AFTER five gruelling years, many of Europe’s citizens must wish they could dispatch the entire political class to hellfire and torment. As it happens, the ballot for elections to the European Parliament from May 22nd to 25th does not include that option, so a record number will probably not bother to turn out. Many of those who do will back populists and extremists. Broadly anti-European parties may take well over a quarter of the seats. The French National Front, the Dutch Party of Freedom and the UK Independence Party are likely to win their highest vote ever. This will cause domestic political ructions, but it is also an indictment of the European Union, a project that millions of voters have come to associate with hardship and failure.

Europe’s political leaders will be tempted to pay little heed. Economies are improving. After a grinding recession and years of battling the euro crisis, growth is returning and bond yields are sharply down. The danger that financial markets might blow up the euro (and the EU) has disappeared, at least for now. A new Pew Research poll this week even suggests that trust in the EU may be reviving a little. If the politicians can just hang on, won’t a slow but steady recovery win back all those disgruntled citizens?

No. The last crisis may be over, but it has exacerbated a deep contradiction at the heart of Europe—between euro-zone economies’ need for integration and the voters’ rejection of it

If populism continues to rise, a euro-zone member could elect a government set on tearing up the rules and quitting the single currency. That would reignite the euro crisis—and political upsets can be harder to put right than economic ones.


Repair and reform
 
European leaders’ wishful thinking starts with the economy. Growth may be back, but it is anaemic. Unemployment remains horrific: as many as 26m people in Europe are now out of work. Almost everywhere debt is dangerously high. With banks fragile, credit is hard to come by, and parts of Europe are on the verge of deflation. The euro zone may be heading into a lost decade similar to Japan’s in the 1990s. Japan is a socially cohesive nation-state; the diverse EU is far less likely to survive such an experience.
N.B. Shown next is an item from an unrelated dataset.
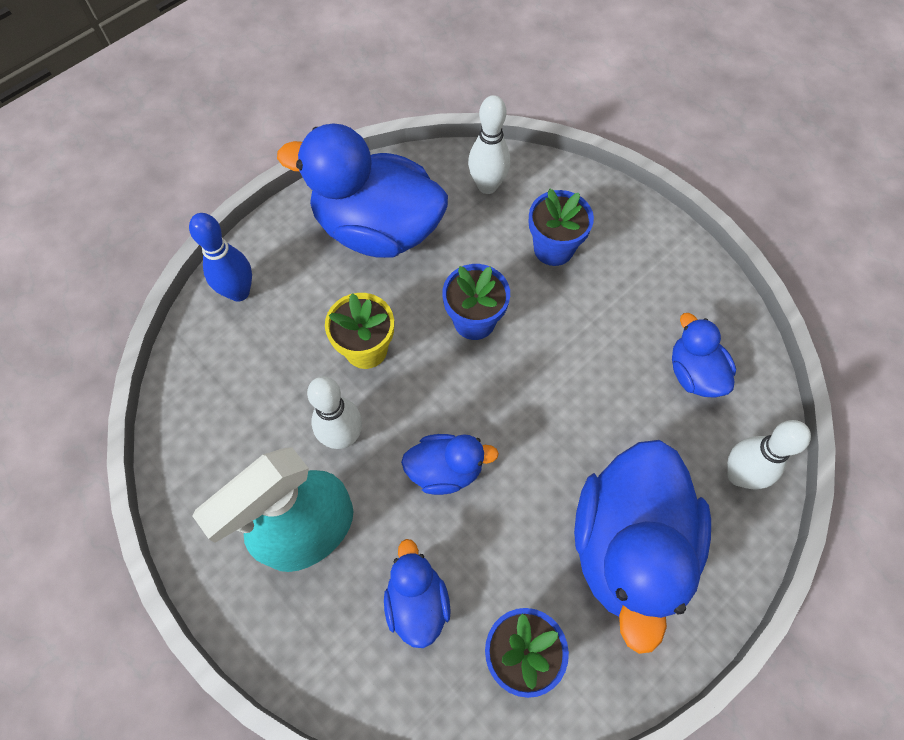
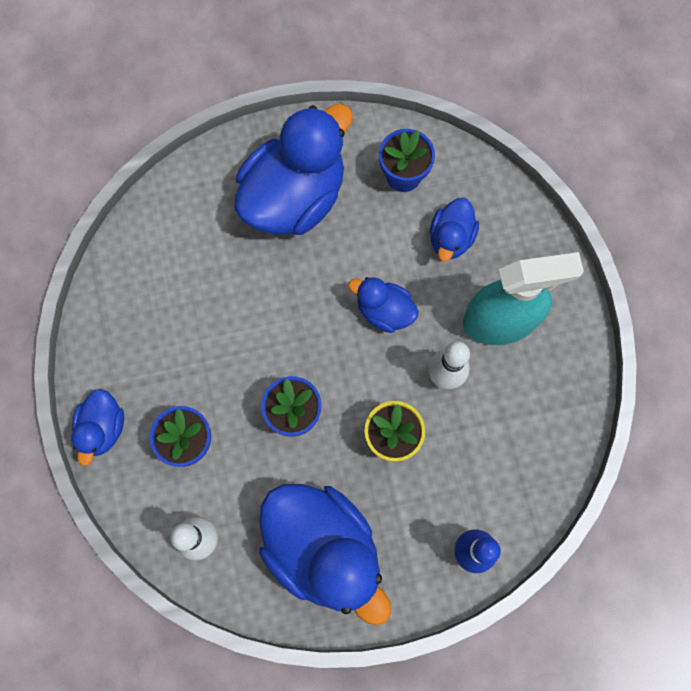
camera: 150 degrees left, 10 degrees up
(694, 373) = (161, 280): blue duck -> blue duck (103, 428)
(739, 475) = (188, 198): white bowling pin -> none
The EU could help bolster growth. The European Central Bank could ease monetary policy, including by unconventional means. The European Commission could make a renewed push at completing the single market in services, digital technology and energy, for instance, or could press ahead with a free-trade deal with America.

Yet a blast of reformist zeal from Brussels would hardly mollify Europe’s disgruntled voters. For one thing, reforms tend to produce short-term pain before long-term gainone reason why many European governments have found them so hard. For another, voters do not like being pushed around by Eurocrats.

The battle to save the euro has led to the centralisation of powers over banking, taxing and spending; and, while most euro-zone voters want to keep the euro, they have made it quite clear that they oppose the accretion of ever more intrusive powers to the ECB, the European Commission and the European Parliament. The EU’s abandoned constitution and its successor, the Lisbon treaty, were together rejected in three out of six referendums; ten governments broke promises rather than hold votes on the final version. In France, a founding member, the EU today attracts even more resentment than it does in famously Eurosceptic Britain. The populists’ appeal in the European elections is based largely on rising hostility to interference by Brussels.

This is an issue of democracy, not of economics. Voters are not impressed when they toss out an incumbent government only to be told by the EU that its replacement must stick to the same fiscal rules and economic policies. Since the transfer of powers to the centre has come about as a result of economic failure, and not of broader political debate or of resounding success, the chances of its being meekly accepted are slim.


Hand powers back

Voters’ resentment suggests that giving the European Parliament more power has not been a reliable route to democratic legitimacy. The parliament has failed in its 35-year strategy of persuading voters to take it seriously by winning an ever growing role (see article). Europe’s heads of government should stand against its latest power grab, which is to arrogate to itself the right to choose the next European Commission president by getting the main political groups to nominate candidates and refusing to accept any alternative.

If the EU is to gain democratic legitimacy, it will do so not through the European Parliament but through national parliaments. That means giving powers back to them wherever possible, including greater fiscal flexibility and more national control over social policy and employment rules. It also means that national leaders must take responsibility for economic reform, rather than hiding behind the convenient fiction that painful choices are being forced on them by bad people in Brussels or Berlin. Recent experience shows that those who do so can benefit: countries which have made deeper changes at home, such as Spain and Portugal, are now bouncing back more strongly than reform laggards like France and Italy.

At one time Europe seemed to be moving inexorably towardsever closer union”—and many federalists hoped the euro crisis, like previous crises, would mean another leap forwards. Yet in the wasteland left after the crisis, voters are shaking their pitchforks at the notion of a United States of Europe. Rather than seek to expand the role of the EU’s institutions, it would be better to reinforce the nation-states where legitimacy lies. Europe’s broad strategic direction should be set by heads of government, not by the European Commission, even though that body proposes the detailed laws.

The European Parliament should be downgraded, with more democratic control given to national parliaments. If the EU is to survive, it must hand powers back to the people.